**WHAT YOU WILL DO**
Below are the records. State how many of their lines hold the word "height", and add nothing else.

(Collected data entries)
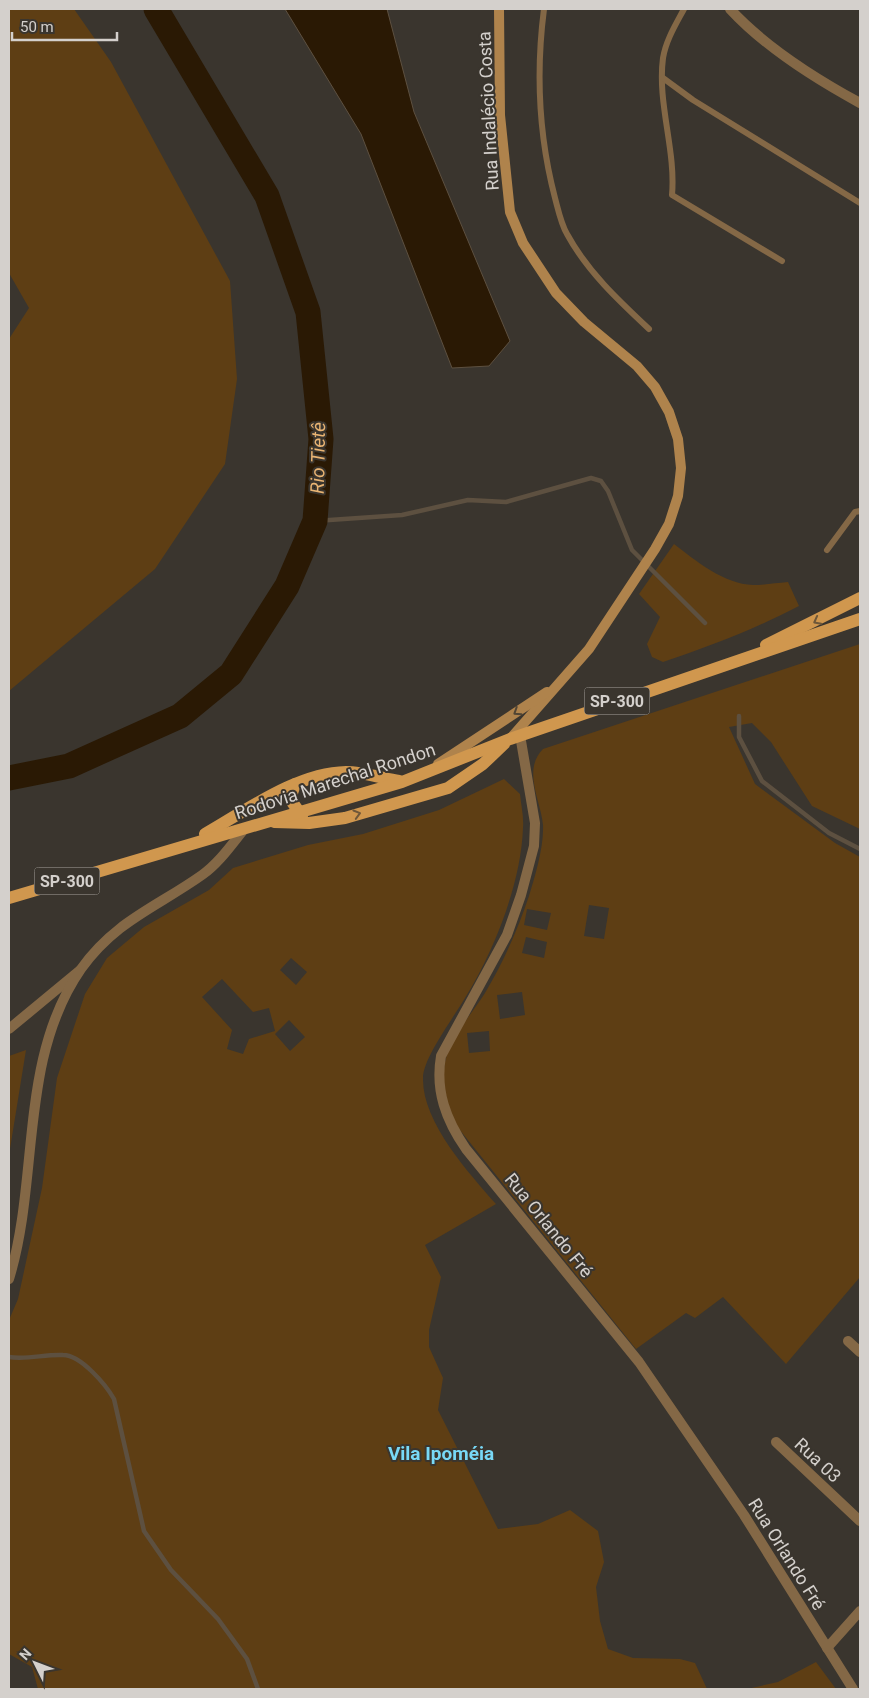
<svg xmlns="http://www.w3.org/2000/svg" width="869" height="1698" viewBox="0 0 869 1698" font-family="Roboto,sans-serif">
	<style>
		.green { fill: #5e3e14; fill-rule: evenodd }
		.water { fill: #2a1904; stroke: #5d5040 }
		.lines { fill: none; stroke-linecap: round; stroke-linejoin: round }
		.stream { stroke: #5d5040; stroke-width: 4.5 }
		.river { stroke: #2a1904; stroke-width: 25 }
		.service { stroke: #846846; stroke-width: 6 }
		.minor { stroke: #846846; stroke-width: 10 }
		.tertiary { stroke: #846846; stroke-width: 10 }
		.secondary { stroke: #af834c; stroke-width: 10 }
		.primary { stroke: #d0974e; stroke-width: 12 }
		.oneway { stroke: #6e5739 }
		.oneway2 { stroke: #514534 }
		.labels { text-anchor: middle; dominant-baseline: central; stroke-width: 4; stroke-linejoin: round; paint-order: stroke }
		.shield { fill: #3a352e; stroke: #a6a29d; stroke-width: 1 }
		.shield-label { font-size: 16px; font-weight: bold; fill: #d4d0cc }
		.street-label { font-size: 18px; fill: #d4d0cc; stroke: #3a352e }
		.water-label { font-size: 19px; font-style: italic; fill: #e9b473; stroke: #3a352e }
		.neighbourhood-label { font-size: 19px; font-weight: bold; fill: #78d8f6; stroke: #3a352e }
	</style>
	<rect width="100%" height="100%" fill="#3a352e"/>
	<g class="green">
		<polygon points="9,9 74,9 111,62 230,281 237,379 225,464 155,569 9,691 9,339 29,308 9,273"/>
		<path d="M674,544C696,561 724,584 753,585C764,585 776,583 788,582L799,606C755,629 711,646 663,662L652,657L647,644L660,617L639,594Z"/>
		<path d="M860,644V829L812,806L771,742L752,723L729,727L755,784L835,843L860,857V1277L786,1364L723,1297L695,1318L686,1313L636,1349L455,1124C447,1104 440,1079 446,1058C453,1033 472,1014 485,993C503,963 518,929 529,896C535,876 544,847 543,825C541,801 522,770 543,749ZM589,905L609,908L604,939L584,936ZM527,909L551,913L547,930L524,925ZM526,937L547,942L544,958L522,953ZM522,992L525,1015L500,1019L497,995ZM489,1031L490,1051L469,1053L467,1033Z"/>
		<path d="M504,779L520,794C521,805 524,817 523,828C521,884 494,951 465,998C454,1017 423,1058 423,1078C422,1122 469,1173 496,1204L425,1245L441,1277L429,1330V1347L443,1378L438,1410L498,1529L538,1524L570,1510L598,1531L604,1562L596,1587L600,1621L608,1649L633,1658L680,1659L695,1663L707,1689H710H38L32,1667L9,1654V1320L18,1299L42,1188L57,1078L85,994L107,958L144,927L209,890L233,868L308,845L363,834L439,810ZM291,958L307,972L296,985L280,970ZM222,979L253,1012L269,1008L275,1031L249,1039L243,1054L227,1049L232,1030L202,997ZM289,1020L305,1037L290,1051L275,1034Z"/>
		<polygon points="26,1050 9,1155 9,1056"/>
		<polygon points="816,1662 836,1689 747,1689 778,1682"/>
	</g>
	<polygon class="water" points="285,9 387,9 414,112 510,341 489,366 452,368 361,134"/>
	<g class="lines">
		<g class="stream">
			<polyline points="315,521 402,515 468,500 506,502 591,478 601,481 608,491 632,550 705,623"/>
			<polyline points="739,716 739,737 762,781 829,833 860,849"/>
			<path d="M9,1357C27,1360 45,1354 63,1355C81,1355 106,1385 114,1399L144,1531L171,1570L218,1619L247,1659L258,1689"/>
		</g>
		<polyline class="river" points="9,778 69,766 180,716 231,674 287,586 315,521 321,439 308,312 267,196 156,9"/>
		<g class="service">
			<path d="M544,9C536,71 539,137 555,198C558,209 561,224 567,234C587,271 618,300 649,329"/>
			<path d="M684,9C676,24 666,40 663,58C657,103 676,150 672,195L782,261"/>
			<polyline points="663,78 693,100 860,203"/>
			<polyline points="827,550 855,512 860,511"/>
		</g>
		<g class="minor">
			<path d="M520,735L535,823L534,846L521,895L507,935L441,1056C435,1091 446,1120 466,1149L639,1362L744,1515L853,1689"/>
			<polyline points="9,1029 79,971"/>
			<polyline points="848,1341 860,1352"/>
			<polyline points="776,1442 860,1521"/>
			<polyline points="827,1648 860,1611"/>
		</g>
		<g class="tertiary">
			<path d="M730,9C766,48 814,78 860,103"/>
			<path d="M9,1279C40,1178 18,1060 81,969C115,921 157,907 202,875C219,863 232,844 245,828"/>
		</g>
		<g class="secondary">
			<polyline points="499,9 500,115 510,212 523,243 556,293 584,322 637,366 655,387 669,412 678,439 681,468 678,496 669,524 655,549 589,649 510,739"/>
			<polyline points="438,764 547,692"/>
		</g>
		<g class="primary">
			<polyline points="766,645 860,598"/>
			<polyline points="295,784 290,799 302,816"/>
			<polyline points="274,822 309,823 345,818 448,788 483,764 504,744"/>
			<path d="M205,834C247,810 297,773 346,772C363,772 382,778 399,781"/>
			<polyline points="9,898 402,782 510,739 860,619"/>
		</g>
	</g>
	<defs><path id="oneway-chevron" d="M-2-3.5L2.5 0L-2 3.5" fill="none" stroke-width="1.6" stroke-linecap="round" stroke-linejoin="round" transform="scale(1.25)"/></defs>
	<g class="oneway">
		<use href="#oneway-chevron" transform="translate(817 621) rotate(152)"/>
		<use href="#oneway-chevron" transform="translate(357 814) rotate(-16)"/>
	</g>
	<use class="oneway2" href="#oneway-chevron" transform="translate(517 712) rotate(147)"/>
	<g class="labels">
		<g class="shield">
			<rect x="584.5" y="687.5" width="65" height="27" rx="4"/>
			<rect x="34.5" y="867.5" width="65" height="27" rx="4"/>
		</g>
		<g class="shield-label">
			<text x="617" y="701">SP-300</text>
			<text x="67" y="881">SP-300</text>
		</g>
		<g class="street-label">
			<text transform="translate(488 111) rotate(-93)">Rua Indalécio Costa</text>
			<text transform="translate(335 781) rotate(-18)">Rodovia Marechal Rondon</text>
			<text transform="translate(549 1225) rotate(51)">Rua Orlando Fré</text>
			<text transform="translate(818 1460) rotate(43)">Rua 03</text>
			<text transform="translate(787 1554) rotate(58)">Rua Orlando Fré</text>
		</g>
		<g class="water-label">
			<text transform="translate(318 458) rotate(-89)">Rio Tietê</text>
		</g>
		<g class="neighbourhood-label">
			<text x="441" y="1453">Vila Ipoméia</text>
		</g>
	</g>
	<rect width="869" height="1698" fill="none" stroke="#d4d0cc" stroke-width="20"/>
	<g transform="translate(35 1663) rotate(312)" stroke="#3a352e" stroke-width="4" paint-order="stroke">
	<path d="M0-4L9 19L0 12L-9 19Z" fill="#d4d0cc"/>
	<text y="-8" font-size="14" font-weight="bold" text-anchor="middle" fill="#d4d0cc">N</text>
	</g>
	<path d="M12 32v8h105v-8" fill="none" stroke="#d4d0cc" stroke-width="2.5"/>
	<text x="20" y="32" font-size="15" fill="#d4d0cc" stroke="#3a352e" stroke-width="4" paint-order="stroke">50 m</text>
</svg>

**EXERCISE OUTPUT**
5